帝国データバンクは6日、東京大学発のベンチャー企業として知られるスマートソーラーインターナショナル(宮城県・仙台市)が、2014年2月5日に東京地裁より破産手続き開始決定を受けたと発表した。破産管財人は杉本太郎弁護士。
同社は2009年8月、元大手電機メーカー役員で「ミスター・ソーラー」と呼ばれた富田孝司氏を代表に招聘し、東京大学の先端科学技術研究センターのプロジェクトとして太陽光発電システムの開発を目的に設立。ベンチャーキャピタルや大手メーカーから出資を受け、2011年3月には三本木工場(宮城県・大崎市)を設置し、2012年1月より集光型モジュールの本格的な製造を開始していた。
モジュール製造以外に関連部材や設置までを手がけ、発電事業を行う企業などを得意先として、2013年3月期の年売上高は10億円の計上を目指していたが、売り上げは低迷。

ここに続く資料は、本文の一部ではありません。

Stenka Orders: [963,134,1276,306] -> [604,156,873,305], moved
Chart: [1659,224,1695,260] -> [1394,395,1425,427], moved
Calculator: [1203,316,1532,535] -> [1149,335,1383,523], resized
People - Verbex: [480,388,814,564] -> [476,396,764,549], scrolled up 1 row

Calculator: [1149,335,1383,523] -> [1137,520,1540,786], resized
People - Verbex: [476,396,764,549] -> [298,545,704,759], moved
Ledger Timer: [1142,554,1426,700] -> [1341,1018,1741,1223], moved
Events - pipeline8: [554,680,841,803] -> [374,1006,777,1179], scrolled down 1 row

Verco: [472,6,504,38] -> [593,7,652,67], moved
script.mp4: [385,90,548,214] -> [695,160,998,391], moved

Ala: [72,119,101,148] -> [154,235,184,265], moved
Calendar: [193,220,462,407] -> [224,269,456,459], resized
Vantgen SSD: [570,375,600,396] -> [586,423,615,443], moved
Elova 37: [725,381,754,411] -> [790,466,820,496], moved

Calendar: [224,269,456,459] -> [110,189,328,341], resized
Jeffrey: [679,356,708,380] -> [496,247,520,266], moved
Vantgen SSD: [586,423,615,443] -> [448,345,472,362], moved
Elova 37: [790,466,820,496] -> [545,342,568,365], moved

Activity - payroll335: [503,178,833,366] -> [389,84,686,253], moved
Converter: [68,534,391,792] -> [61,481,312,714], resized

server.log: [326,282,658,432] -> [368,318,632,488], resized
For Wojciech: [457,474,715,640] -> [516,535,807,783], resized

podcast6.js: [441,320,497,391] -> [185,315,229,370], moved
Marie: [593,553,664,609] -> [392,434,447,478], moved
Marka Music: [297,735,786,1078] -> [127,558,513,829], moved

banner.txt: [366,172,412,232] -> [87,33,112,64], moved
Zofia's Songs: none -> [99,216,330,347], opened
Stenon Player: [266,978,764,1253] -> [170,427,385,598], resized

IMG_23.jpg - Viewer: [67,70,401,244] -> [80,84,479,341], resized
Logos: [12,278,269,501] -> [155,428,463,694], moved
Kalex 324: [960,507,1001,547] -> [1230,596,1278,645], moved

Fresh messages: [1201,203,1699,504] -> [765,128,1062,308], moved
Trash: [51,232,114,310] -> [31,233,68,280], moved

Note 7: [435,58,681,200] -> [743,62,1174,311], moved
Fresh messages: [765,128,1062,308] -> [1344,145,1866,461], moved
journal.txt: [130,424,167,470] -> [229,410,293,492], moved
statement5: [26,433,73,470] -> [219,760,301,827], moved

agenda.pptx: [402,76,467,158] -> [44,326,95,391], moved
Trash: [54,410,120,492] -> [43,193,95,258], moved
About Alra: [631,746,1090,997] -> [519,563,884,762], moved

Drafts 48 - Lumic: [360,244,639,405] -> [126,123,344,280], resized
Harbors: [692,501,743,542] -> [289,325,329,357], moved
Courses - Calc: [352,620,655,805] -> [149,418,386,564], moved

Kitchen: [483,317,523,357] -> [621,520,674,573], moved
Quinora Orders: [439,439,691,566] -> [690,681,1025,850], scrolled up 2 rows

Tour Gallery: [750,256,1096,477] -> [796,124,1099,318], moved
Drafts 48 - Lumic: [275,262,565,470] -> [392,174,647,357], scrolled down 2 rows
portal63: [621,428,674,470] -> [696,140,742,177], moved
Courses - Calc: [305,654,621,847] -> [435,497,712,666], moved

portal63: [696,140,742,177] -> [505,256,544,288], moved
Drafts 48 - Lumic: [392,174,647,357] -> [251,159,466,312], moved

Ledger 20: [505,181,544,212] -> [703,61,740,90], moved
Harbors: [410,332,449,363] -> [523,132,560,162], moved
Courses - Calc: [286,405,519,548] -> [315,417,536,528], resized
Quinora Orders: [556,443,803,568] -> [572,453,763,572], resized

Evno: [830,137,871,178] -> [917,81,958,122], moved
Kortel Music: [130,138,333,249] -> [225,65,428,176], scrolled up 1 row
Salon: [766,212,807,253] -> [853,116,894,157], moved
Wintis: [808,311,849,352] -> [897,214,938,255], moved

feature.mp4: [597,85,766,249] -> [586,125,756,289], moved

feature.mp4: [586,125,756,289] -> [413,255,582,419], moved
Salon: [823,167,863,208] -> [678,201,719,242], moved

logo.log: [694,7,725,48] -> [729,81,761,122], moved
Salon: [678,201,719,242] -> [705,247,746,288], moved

先行投資が収益を圧迫し、赤字が巨額化していた。
このため、2012年6月には国が創設した「挑戦支援資本強化特例制度」を活用して政府系金融機関から2億円を調達したほか、東日本大震災の復興プロジェクトに参加するなど、再生エネルギー普及支援活動も行っていたが、売り上げは回復せず資金繰りがひっ迫、生産規模を縮小していた。こうしたなか、代表の富田氏が2014年1月に死去し、先行きの見通しが立たないことから、今回の措置に至った。
負債は約5億円との見通しだが、今後変動する可能性がある。